Dragon’s Dogma 2: Another great game ruined by microtransaction?

Dragon’s Dogma 2, the sequel to the hit 2012 role-playing game by Capcom, is out now and is being praised for its large open world and diverse gameplay. But many fans who have purchased the game are not too satisfied and on Steam, user reviews have just reached “Mixed”, and before that it was “Mostly Negative”. The cause of this situation is mainly due to the microtransactions that Capcom sells with the game.


There are 21 of the game’s DLCs being sold as microtransactions, allowing players to obtain items like wakestones that respawn in place, currency in the form of Rift Crystals, and even the ability to edit your character’s appearance. . The price of each of these DLCs ranges from 0.99 USD to 4.99 USD. One user on Steam shared: “The game is worth 70 USD, I support it because it’s quite fair for a good game, however, when it attaches a bunch of garbage like ‘buying more crystals’ or “pay to win” for a single game people, I cannot support that.”

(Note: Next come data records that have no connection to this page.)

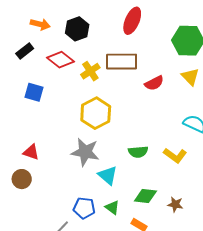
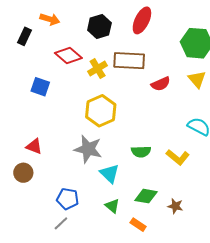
black hexagon: (77, 29) -> (99, 27), moved
black rectangle: (25, 51) -> (25, 36), moved, turned -30
blue pentagon: (84, 208) -> (68, 199), moved

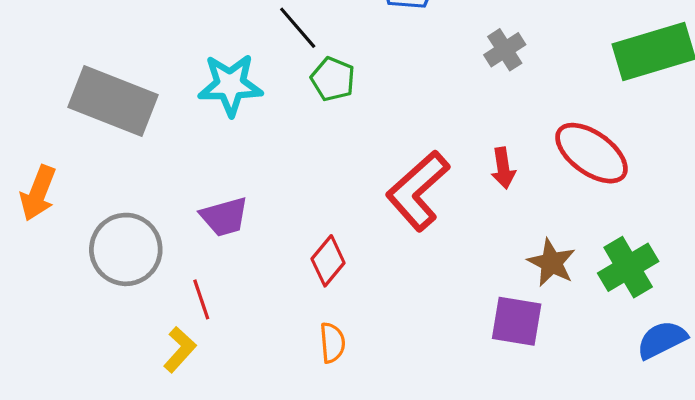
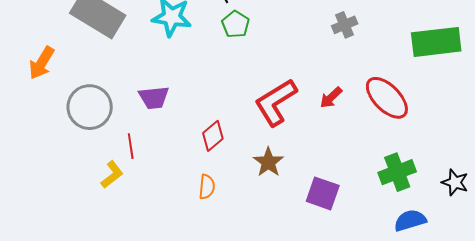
red arrow: (503, 168) -> (331, 98), turned 45
brown star: (551, 263) -> (268, 162), moved

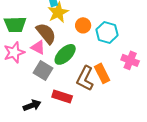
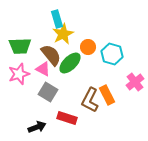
green ellipse: (65, 54) -> (70, 63), moved
pink cross: (130, 60) -> (135, 82), turned 30

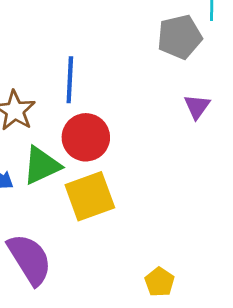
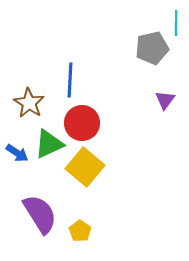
yellow square: (90, 196) -> (85, 167), turned -30
yellow pentagon: (159, 282) -> (80, 231), moved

The biggest complaints from those who bought the game were due to the existence of these microtransactions in the $70 single-player title. Many people consider this a “pay to win” method because it locks important customization features behind a paywall. Capcom issued a response to these concerns as well as other criticism on Steam on March 22. The post promised to address concerns about crashes and bugs, but largely served to explain Paid DLCs. Capcom reminds players that the majority of items purchasable with microtransactions are also available in-game. (Some players are also spreading this message on social networks.)


The availability of these items in the game did not change many people’s minds as people pointed out that the resources in the game are limited. But this is where we need to talk about the genre of Dragon’s Dogma 2, a game genre that needs to be designed to cause difficulties and deprivation in order to make players have to invest and think more during the game, to make choices. To use or not to use items…

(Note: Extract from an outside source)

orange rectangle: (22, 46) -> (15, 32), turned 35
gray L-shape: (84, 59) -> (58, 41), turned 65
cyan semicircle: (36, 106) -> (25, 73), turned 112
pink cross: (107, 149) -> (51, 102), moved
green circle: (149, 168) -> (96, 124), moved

The misunderstanding is that people believe this is a way to encourage additional purchases of items using microtransactions. Rather, Dragon’s Dogma 2 is designed to distribute the game’s limited resources in an efficient and meaningful way. Resource limitations like Portkey require you to use them sparingly and carefully consider how you move around the world. Therefore, thinking that they only exist to make players spend more money is a mistake.


However, it’s understandable that these microtransactions are criticized, and deservedly so, considering Dragon’s Dogma 2 is already a $70 game. DLCs ​​that require you to pay to buy Portkeys or revive on the spot don’t exist for any reason other than greed. And the angry reviews from players are definitely a wake-up call for game publishers to think again.

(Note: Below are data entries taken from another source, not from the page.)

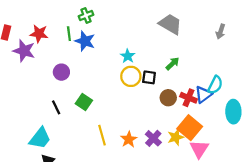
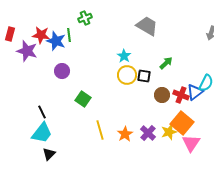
gray trapezoid: (170, 24) -> (147, 26), moved
blue star: (85, 41) -> (56, 41), moved
black line: (56, 107) -> (42, 112), moved

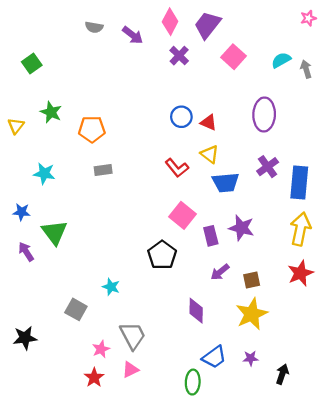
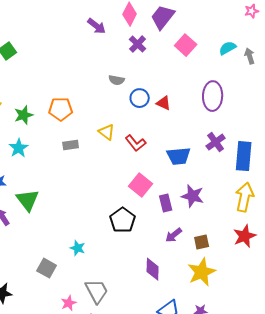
gray semicircle: (94, 27) -> (117, 80), moved
green star: (51, 112) -> (24, 115), moved, turned 30
yellow triangle: (210, 154) -> (107, 132), moved
cyan star: (44, 173) -> (19, 148), turned 30

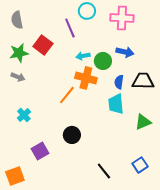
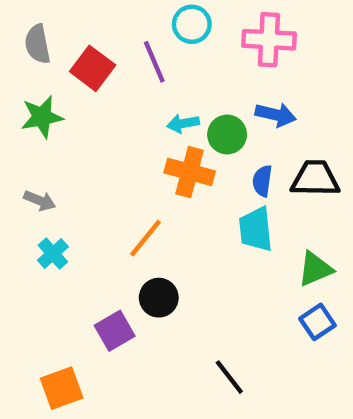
red square: (43, 45) -> (93, 68), moved
gray arrow: (18, 77) -> (40, 201), moved
orange line: (67, 95) -> (146, 238), moved
purple square: (40, 151) -> (115, 331), moved
blue square: (140, 165) -> (317, 322), moved
orange square: (15, 176) -> (62, 388), moved

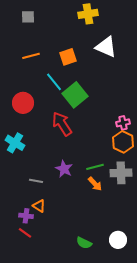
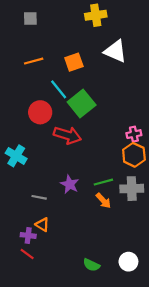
red circle: (23, 103) -> (40, 112), moved
red arrow: (62, 124) -> (67, 135), turned 140

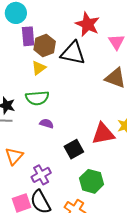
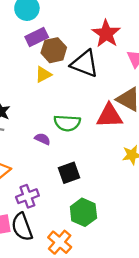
purple rectangle: (28, 36) -> (37, 37), turned 60
green semicircle: (37, 98) -> (67, 123), moved
red triangle: (103, 134) -> (109, 116), moved

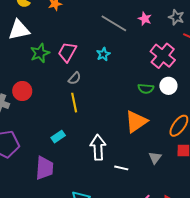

In addition to microtransactions, Dragon’s Dogma 2 There were also complaints about performance, save file errors, or more importantly, the fact that only one character could be created. These situations have all been recognized by Capcom and promised to be resolved in the near future. Are there still 21 DLC packs in existence? It seems like it will continue to exist, like the way Capcom has done with its games for 10 years now.